Poteva sottrarsi “quello dell’apparentamento? No, e infatti, nella recente intervista -di solito un giornale che intervista un tizio dovrebbe chiedere una replica ai soggetti citati nell’intervista- ha additato i bloggers come consiglieri dell’attuale sindaco di Siena e il mitico Sunto (Sergio Profetti), come consigliere per le vicende paliesche. A parte che non ci sarebbe nulla di male, anzi, ma le cose non stanno affatto come le descrive “quello dell’apparentamento”. A tal proposito, gli consigliamo nuovamente di ritirarsi dalla vita politica cittadina, si goda la Francigena e le pedalate insieme ai suoi consiglieri, quelli che lo hanno portato alla sconfitta. Sulle esternazioni di “quello dell’apparentamento” hanno già risposto l’Eretico e lo stesso Sergio Profeti, da parte nostra li seguiamo volentieri a ruota e ci permettiamo di aggiungere una postilla: Sergio Profeti sarebbe stato un ottimo assessore con la delega alla giustizia paliesca, sicuramente  più competente di tanti politicanti che piacciono alla gente che piace. Ma gli assessori non li decidiamo noi e il sindaco è il sindaco della città e non dei bloggers. Il comune è la casa dei cittadini e non l’accampamento di due o tre soggetti autoreferenziali (e questo è attualissimo).

Come ha scritto l’Eretico: “magari il Sindaco seguisse i consigli nostri”. Sicuramente con i nostri consigli tre o quattro assessori in giunta non sarebbero stati nominati, con buona pace dell’ex verdiniano (o nostalgico?) di Firenze Tommaso Villa, grande sponsor insieme ad Anita Francesconi di Clio Biondi Santi. Poi fra qualche mese, non stupitevi se Forza Italia sparirà dalla scena politica insieme al PD. Sicuramente Forza Italia (menomale che Anita c’è), sarà ridotta al lumicino a livello locale, mentre del PD, tra gente che va ed espulsioni in stile sovietico, resterà solo la pedalata assistita di Valentini. E anche su un altro punto ha ragione l’Eretico: il giudizio sull’attuale amministrazione è giusto darlo tra sei mesi, o perlomeno tra un pochino, ferme restando tutte le nostre perplessità (eufemismo).

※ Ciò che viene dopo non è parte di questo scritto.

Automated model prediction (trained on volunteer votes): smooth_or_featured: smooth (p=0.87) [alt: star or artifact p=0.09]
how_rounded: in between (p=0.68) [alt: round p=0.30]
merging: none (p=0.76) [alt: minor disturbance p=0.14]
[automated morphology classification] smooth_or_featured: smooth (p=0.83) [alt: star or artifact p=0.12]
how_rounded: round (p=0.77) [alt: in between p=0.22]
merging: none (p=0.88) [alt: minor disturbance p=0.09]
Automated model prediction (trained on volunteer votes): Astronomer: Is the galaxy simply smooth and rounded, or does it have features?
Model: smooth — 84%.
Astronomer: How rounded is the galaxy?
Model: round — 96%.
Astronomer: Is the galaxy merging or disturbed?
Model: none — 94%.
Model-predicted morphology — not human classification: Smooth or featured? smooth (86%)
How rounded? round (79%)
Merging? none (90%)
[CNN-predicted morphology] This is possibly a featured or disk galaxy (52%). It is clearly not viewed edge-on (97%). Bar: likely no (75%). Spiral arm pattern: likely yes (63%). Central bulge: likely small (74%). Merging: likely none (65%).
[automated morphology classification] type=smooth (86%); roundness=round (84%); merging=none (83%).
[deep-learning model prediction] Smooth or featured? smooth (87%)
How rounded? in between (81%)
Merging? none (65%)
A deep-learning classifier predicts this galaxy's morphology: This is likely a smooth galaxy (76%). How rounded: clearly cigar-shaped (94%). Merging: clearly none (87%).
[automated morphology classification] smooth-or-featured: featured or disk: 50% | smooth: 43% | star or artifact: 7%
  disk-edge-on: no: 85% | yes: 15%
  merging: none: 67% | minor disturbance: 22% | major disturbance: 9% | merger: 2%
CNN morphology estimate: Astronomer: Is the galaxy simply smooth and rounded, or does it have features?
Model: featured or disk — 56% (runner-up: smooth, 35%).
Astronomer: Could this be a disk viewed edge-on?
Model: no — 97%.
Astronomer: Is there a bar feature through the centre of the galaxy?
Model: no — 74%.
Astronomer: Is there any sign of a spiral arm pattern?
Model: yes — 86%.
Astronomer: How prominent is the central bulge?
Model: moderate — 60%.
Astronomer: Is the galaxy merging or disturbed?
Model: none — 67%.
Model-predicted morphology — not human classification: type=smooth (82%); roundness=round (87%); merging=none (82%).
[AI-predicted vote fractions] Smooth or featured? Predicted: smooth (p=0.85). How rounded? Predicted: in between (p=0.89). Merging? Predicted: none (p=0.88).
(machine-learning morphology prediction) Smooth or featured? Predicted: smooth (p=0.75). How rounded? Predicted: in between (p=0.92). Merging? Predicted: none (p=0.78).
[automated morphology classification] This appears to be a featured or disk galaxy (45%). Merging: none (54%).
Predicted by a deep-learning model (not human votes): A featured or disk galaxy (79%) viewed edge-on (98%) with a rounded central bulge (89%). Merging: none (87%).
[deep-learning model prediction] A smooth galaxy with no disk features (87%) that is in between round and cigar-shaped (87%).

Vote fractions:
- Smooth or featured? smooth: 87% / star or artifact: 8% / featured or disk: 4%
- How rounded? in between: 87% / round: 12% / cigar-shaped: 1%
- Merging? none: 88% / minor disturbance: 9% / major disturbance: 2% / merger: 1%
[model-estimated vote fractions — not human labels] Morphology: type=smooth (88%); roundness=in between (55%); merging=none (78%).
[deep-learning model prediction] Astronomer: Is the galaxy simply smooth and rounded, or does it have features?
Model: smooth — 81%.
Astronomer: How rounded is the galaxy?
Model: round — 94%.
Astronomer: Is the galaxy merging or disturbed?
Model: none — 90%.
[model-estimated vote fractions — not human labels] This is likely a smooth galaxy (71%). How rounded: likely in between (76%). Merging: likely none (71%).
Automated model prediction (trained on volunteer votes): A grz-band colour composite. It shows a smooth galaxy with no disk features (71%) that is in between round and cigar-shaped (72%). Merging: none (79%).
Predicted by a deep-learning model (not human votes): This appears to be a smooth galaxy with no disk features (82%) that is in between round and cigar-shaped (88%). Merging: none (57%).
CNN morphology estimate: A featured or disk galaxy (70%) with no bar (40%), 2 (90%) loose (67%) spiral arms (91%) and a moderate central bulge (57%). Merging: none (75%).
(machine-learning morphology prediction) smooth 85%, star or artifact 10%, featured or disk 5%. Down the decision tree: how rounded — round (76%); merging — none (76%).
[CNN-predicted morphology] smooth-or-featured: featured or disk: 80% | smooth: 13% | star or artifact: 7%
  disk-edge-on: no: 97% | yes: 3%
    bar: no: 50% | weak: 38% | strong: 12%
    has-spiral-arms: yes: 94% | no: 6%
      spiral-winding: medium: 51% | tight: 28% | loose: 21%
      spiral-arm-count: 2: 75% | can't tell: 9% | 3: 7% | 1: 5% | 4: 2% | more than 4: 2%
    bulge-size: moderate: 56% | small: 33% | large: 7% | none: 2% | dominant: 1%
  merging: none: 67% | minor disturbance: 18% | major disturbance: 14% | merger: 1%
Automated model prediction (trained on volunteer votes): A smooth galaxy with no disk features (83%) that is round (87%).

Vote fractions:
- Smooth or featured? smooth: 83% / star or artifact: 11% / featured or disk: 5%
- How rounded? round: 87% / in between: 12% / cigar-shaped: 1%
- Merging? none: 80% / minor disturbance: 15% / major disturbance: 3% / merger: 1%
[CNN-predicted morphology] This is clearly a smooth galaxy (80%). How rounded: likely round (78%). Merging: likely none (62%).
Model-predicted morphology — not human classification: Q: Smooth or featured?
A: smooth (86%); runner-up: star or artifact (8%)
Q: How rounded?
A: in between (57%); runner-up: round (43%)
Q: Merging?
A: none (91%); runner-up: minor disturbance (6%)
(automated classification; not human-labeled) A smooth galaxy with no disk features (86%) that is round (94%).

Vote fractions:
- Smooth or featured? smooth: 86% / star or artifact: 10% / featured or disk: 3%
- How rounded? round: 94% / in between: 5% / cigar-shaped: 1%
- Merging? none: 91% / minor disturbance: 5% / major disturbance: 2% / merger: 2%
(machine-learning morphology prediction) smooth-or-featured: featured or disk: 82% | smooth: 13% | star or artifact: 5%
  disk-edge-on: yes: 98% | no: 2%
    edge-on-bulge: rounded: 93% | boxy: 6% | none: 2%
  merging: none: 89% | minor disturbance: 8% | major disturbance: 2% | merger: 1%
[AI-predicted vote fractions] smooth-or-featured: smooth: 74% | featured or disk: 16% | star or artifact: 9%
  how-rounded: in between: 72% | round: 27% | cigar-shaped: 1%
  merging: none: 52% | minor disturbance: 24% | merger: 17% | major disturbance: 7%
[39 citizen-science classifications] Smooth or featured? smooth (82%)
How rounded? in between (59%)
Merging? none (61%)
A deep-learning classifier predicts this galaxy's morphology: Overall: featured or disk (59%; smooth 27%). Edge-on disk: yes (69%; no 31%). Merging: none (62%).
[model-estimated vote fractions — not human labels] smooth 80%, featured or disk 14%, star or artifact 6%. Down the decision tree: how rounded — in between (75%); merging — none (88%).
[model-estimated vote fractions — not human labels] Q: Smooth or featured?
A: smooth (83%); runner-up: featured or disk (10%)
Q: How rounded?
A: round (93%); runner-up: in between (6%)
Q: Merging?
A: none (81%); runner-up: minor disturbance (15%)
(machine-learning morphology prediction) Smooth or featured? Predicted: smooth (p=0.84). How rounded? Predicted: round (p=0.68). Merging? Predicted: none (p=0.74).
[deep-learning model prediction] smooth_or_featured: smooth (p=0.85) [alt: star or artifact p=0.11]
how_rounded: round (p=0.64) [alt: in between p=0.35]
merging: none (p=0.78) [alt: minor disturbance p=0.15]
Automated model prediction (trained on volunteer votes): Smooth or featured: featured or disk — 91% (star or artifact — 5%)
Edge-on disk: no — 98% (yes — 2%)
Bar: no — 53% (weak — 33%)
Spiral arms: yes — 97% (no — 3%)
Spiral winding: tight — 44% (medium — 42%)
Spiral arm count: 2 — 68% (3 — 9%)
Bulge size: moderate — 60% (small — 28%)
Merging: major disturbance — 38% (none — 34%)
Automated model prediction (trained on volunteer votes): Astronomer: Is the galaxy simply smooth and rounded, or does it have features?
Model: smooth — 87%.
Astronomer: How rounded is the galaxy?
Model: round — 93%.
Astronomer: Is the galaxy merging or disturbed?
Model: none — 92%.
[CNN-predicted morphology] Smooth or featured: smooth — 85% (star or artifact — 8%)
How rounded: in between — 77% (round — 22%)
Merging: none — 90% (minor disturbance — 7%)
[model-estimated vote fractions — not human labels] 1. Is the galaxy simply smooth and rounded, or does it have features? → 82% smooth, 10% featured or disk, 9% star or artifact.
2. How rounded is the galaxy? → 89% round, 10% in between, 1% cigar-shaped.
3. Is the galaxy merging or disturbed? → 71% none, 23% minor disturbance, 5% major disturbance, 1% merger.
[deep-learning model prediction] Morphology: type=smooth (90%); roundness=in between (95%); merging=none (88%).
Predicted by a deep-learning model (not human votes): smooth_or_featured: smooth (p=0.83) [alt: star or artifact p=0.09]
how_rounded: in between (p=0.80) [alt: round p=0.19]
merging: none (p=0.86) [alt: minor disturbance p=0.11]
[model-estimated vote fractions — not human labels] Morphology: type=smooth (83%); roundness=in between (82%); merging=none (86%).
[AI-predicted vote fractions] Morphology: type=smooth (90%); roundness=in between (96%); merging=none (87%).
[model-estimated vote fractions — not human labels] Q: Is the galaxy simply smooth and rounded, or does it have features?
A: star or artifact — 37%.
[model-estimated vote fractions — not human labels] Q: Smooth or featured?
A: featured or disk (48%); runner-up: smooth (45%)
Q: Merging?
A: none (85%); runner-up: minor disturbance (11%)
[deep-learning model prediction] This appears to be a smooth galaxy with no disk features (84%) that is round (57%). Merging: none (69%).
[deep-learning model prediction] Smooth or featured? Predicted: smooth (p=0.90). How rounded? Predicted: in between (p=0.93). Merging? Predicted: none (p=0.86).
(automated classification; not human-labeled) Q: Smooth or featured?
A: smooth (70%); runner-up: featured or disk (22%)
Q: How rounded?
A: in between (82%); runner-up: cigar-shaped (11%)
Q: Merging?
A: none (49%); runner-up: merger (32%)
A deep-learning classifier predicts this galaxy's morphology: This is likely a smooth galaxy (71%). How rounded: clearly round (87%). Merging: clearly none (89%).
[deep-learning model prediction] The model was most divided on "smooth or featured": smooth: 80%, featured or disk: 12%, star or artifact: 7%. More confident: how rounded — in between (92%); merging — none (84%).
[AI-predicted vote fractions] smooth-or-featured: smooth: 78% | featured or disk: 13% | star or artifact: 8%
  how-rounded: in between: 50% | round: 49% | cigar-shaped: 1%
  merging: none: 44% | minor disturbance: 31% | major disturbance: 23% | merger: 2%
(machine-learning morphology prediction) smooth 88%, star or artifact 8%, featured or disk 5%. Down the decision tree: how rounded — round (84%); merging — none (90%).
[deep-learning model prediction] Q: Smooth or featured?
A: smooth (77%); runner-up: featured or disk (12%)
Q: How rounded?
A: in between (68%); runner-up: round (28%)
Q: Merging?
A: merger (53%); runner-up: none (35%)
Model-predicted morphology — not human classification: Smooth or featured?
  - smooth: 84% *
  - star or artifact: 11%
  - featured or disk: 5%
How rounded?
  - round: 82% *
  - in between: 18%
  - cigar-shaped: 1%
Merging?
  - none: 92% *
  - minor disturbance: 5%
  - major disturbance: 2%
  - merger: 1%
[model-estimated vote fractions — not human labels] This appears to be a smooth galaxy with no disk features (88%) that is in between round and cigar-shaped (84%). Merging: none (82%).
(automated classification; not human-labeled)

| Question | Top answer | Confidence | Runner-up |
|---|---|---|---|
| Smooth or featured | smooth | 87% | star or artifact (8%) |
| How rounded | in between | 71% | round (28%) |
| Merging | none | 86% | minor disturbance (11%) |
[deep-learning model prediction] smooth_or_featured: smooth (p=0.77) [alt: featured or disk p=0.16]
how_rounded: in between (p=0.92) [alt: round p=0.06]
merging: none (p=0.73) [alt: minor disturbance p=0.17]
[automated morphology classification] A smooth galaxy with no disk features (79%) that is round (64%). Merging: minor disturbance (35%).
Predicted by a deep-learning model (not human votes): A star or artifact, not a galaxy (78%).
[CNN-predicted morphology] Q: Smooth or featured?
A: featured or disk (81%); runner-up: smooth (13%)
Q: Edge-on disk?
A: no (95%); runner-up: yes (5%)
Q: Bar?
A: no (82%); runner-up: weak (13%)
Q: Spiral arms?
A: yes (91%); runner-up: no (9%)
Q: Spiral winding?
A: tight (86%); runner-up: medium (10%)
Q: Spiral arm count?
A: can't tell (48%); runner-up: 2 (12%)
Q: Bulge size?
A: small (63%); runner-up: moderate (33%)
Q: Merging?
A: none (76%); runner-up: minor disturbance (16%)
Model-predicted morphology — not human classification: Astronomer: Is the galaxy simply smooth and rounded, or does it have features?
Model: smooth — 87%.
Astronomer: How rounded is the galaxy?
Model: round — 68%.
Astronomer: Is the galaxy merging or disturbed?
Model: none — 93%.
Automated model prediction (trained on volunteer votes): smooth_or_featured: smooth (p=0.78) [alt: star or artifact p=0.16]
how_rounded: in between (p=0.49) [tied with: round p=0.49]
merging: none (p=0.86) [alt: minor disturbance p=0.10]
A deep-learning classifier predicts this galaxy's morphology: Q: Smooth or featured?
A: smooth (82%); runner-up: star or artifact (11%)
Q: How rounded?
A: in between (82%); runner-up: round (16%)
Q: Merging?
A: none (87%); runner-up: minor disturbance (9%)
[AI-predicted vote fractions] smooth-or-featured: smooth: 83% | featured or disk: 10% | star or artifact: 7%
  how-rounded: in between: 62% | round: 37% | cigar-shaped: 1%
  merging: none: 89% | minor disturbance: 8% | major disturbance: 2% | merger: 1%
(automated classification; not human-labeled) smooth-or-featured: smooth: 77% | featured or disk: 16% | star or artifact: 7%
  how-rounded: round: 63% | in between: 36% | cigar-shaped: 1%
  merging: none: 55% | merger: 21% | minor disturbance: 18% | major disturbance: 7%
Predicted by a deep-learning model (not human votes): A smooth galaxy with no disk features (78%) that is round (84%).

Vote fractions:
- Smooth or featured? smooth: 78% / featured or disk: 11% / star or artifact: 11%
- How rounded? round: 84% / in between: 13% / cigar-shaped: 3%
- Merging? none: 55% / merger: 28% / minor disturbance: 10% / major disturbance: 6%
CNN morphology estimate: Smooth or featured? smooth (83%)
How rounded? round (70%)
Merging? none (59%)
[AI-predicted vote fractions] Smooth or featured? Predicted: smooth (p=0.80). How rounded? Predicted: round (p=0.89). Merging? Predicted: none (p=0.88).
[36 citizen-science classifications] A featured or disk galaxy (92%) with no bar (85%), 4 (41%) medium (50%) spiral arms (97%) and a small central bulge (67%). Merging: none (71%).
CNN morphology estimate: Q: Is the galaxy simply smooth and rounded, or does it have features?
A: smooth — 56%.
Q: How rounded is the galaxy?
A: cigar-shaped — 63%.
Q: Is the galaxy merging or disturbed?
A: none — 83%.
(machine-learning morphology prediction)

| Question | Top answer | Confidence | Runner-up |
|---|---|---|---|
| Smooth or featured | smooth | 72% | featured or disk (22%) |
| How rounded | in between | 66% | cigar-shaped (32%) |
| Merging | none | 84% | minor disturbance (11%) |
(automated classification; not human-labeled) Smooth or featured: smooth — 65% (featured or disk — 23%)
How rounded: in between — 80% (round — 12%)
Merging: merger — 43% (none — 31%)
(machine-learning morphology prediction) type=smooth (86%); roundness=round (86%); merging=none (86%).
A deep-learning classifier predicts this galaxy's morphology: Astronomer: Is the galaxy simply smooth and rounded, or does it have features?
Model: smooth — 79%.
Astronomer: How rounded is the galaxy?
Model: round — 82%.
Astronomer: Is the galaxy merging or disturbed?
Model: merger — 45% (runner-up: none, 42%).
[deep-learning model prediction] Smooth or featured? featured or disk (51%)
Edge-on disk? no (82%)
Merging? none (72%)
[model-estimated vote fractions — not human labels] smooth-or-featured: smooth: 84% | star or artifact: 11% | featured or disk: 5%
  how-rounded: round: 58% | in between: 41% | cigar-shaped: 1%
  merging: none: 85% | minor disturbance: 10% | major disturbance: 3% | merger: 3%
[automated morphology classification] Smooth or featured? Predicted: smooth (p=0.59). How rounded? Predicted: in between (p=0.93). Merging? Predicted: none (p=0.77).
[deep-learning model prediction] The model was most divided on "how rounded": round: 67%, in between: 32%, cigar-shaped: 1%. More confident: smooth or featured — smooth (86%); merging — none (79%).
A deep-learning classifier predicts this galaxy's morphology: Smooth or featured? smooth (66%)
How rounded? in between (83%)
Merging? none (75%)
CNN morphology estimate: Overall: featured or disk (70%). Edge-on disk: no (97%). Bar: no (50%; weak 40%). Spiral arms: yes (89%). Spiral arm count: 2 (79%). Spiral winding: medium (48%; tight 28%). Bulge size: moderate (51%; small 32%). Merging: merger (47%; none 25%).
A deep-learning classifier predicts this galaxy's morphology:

In democrazia governa chi vince le elezioni e al governo della città vengono chiamati coloro che sono portatori di competenza dentro quel perimetro che il voto ha sancito, essi dovranno operare sempre e comunque per il bene della città e il sindaco dovrebbe rappresentare tutti i cittadini. Quando si va a pescare fuori dal perimetro, o si pesca nel lago dei nostalgici, non c’è da stupirsi se si incrinano i rapporti di fiducia con gli elettori, o con coloro che hanno contribuito a determinare il risultato.

Nel frattempo,”quello dell’apparentamento” e gli altri consiglieri comunali di opposizione, potrebbero incalzare la maggioranza sulla vicenda Fondazione-De Regno. Ma forse, le cose importanti, non solo alla loro portata politica.

Il blog chiude per le vacanze (non all’Elba) e riapre a settembre.